The measure$<\varepsilon$ condition in Egoroff's theorem: necessary or not?

Question

Here is a statement of Egoroff's Theorem:

Egoroff's Theorem. Suppose that $\mu(X) < \infty$, and $f, f_1, f_2, f_3, \ldots$ are all measurable complex-valued functions on $X$ such that $f_n \to f$ almost everywhere. Then for every $\varepsilon > 0$, there exists $E \subseteq X$ such that $\mu(E) < \varepsilon$ and $f_n \to f$ uniformly on $E^c$ (the complement of $E$ in $X$).

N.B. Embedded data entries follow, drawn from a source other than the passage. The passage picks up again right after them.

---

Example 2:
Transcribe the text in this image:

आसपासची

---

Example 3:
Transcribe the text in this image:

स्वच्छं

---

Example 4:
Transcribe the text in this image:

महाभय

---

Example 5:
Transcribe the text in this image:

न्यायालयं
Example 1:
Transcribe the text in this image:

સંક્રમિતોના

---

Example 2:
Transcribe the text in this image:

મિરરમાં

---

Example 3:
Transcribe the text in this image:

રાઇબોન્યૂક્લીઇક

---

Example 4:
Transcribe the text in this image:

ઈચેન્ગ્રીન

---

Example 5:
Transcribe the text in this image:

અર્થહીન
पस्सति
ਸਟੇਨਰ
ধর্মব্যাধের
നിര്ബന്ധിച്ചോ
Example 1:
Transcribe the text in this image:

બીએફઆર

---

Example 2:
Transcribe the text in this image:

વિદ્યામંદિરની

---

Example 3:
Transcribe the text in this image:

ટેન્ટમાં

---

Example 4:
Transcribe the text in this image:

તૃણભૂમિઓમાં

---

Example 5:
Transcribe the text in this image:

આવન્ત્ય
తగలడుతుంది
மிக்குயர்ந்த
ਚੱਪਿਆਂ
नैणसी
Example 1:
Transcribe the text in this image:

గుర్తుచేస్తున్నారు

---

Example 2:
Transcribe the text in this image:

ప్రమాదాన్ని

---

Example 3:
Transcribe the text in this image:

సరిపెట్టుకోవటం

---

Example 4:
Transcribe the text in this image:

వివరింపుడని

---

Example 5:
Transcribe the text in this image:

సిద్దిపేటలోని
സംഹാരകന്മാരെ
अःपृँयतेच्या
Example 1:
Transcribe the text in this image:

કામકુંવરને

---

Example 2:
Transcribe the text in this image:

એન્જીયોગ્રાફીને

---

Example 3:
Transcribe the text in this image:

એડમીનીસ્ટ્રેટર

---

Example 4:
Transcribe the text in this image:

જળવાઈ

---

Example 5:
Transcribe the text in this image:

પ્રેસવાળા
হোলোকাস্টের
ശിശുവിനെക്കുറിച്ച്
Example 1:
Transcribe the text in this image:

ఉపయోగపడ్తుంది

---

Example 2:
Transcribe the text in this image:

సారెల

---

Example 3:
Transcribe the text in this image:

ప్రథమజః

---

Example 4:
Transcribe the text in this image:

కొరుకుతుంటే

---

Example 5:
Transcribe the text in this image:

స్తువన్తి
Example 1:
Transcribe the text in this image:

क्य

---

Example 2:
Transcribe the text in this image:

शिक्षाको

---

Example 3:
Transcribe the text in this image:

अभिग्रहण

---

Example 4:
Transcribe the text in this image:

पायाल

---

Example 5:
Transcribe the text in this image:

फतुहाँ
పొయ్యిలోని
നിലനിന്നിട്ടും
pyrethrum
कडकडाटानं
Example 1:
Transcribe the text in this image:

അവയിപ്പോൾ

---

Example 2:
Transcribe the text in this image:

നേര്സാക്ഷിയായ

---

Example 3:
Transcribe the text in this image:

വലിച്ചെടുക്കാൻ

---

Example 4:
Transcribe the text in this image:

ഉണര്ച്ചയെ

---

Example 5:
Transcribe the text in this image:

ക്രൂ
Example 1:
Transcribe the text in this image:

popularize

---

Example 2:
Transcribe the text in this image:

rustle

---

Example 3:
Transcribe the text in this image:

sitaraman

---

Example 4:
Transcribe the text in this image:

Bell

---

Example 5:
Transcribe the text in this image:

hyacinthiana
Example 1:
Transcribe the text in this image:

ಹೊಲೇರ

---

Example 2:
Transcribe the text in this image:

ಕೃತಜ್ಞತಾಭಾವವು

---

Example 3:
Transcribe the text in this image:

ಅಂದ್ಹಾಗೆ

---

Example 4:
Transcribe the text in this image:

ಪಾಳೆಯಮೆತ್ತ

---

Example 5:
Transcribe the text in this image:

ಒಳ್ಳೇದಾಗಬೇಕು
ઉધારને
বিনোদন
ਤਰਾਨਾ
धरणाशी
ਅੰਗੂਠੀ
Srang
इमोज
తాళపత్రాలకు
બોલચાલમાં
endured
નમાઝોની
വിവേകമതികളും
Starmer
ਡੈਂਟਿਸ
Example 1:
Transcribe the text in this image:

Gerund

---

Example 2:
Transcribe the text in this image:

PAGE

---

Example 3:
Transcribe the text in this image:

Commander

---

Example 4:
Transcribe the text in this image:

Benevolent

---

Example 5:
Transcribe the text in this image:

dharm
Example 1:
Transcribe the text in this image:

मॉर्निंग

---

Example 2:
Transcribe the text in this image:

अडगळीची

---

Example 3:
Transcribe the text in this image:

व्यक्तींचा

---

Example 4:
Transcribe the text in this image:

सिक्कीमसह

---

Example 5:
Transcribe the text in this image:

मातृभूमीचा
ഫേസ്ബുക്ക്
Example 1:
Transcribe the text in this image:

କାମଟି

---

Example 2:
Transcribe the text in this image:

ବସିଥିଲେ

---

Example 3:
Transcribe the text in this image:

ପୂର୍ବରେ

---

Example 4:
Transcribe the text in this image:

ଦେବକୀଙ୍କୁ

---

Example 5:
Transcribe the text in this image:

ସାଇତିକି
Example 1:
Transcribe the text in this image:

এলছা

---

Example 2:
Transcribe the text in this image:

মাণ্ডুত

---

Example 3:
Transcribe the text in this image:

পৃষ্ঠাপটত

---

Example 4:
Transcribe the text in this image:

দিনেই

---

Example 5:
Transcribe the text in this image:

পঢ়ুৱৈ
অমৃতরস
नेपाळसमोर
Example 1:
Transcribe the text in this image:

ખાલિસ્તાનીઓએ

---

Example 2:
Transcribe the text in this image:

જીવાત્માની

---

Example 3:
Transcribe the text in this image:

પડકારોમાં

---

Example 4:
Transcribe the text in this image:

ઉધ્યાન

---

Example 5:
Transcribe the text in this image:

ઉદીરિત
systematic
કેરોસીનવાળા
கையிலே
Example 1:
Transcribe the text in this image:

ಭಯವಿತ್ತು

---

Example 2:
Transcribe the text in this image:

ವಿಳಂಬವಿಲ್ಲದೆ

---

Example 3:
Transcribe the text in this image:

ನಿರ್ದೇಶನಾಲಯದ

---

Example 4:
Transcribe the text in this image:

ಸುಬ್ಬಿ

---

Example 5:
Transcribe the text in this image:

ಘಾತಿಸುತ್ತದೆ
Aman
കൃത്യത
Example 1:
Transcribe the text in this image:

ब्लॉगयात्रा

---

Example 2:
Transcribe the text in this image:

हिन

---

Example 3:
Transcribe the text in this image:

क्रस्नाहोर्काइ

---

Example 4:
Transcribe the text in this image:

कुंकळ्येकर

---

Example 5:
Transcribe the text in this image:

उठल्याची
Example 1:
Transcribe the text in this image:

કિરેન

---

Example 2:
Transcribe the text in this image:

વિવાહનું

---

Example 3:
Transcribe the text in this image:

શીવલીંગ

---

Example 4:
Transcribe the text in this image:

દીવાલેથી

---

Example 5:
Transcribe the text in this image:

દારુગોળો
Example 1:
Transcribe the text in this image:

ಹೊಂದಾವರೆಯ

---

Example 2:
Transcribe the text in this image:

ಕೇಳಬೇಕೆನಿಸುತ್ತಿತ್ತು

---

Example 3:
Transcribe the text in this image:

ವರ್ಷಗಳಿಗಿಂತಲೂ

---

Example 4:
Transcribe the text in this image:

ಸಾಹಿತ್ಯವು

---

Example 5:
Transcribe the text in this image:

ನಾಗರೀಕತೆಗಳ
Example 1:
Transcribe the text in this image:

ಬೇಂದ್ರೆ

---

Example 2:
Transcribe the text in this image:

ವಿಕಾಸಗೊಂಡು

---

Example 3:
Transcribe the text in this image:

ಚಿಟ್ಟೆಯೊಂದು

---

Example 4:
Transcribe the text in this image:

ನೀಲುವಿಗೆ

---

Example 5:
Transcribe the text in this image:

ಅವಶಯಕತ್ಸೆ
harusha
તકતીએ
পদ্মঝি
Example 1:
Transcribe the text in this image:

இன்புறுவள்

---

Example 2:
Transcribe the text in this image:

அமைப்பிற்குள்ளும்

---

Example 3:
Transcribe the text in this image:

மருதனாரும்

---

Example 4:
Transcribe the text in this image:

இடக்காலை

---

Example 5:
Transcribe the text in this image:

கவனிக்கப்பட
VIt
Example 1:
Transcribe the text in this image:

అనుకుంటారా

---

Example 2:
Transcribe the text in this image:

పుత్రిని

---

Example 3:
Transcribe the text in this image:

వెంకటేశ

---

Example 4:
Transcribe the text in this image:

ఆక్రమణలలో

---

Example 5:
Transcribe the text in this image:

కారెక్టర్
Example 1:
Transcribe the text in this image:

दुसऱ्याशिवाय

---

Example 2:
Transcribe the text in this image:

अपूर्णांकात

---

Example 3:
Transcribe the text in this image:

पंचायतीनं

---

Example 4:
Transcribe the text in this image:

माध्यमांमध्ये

Is it possible to replace the "$\mu(E) < \varepsilon$" condition by "$\mu(E) = 0$" in the statement and still have the theorem be true? I suspect that the answer is no, but I am having trouble thinking of an appropriate counterexample.

Answer 1

Let $X = [0, \pi/2)$ and $f_n(x) = \frac 1n \tan(x)$. Clearly $f_n \to 0 = f(x)$. Suppose $\mu(E) = 0$ with $E \subseteq X$. Then since for every $\delta > 0$, $\mu( (\pi/2 - \delta, \pi/2) ) = \delta > 0$, then $\mu( (\pi/2 - \delta, \pi/2) \cap E^c ) = \delta > 0$ (assuming $\delta < \pi/2$ obviously) and thus you have a sequence of points $x_m$ such that $x_m \in E^c$ and $x_m \to \pi/2$. But $f_n(x_m) \to \infty$ as $m \to \infty$, so that $\sup_{X \cap E^c} |f_n(x) - f(x)|$ can never even be finite, so you can't possibly hope it goes to zero as $n \to \infty$. Therefore convergence is not uniform.

Hope that helps,

Answer 2

Here is a simpler example $f_{n}:(0,1)\rightarrow \mathbb{R}$ such that $f_{n}(x)=x^n$, $f_{n}(x)\rightarrow 0$ but $f_{n}$ cannot converges uniformly outside any set of measure zero.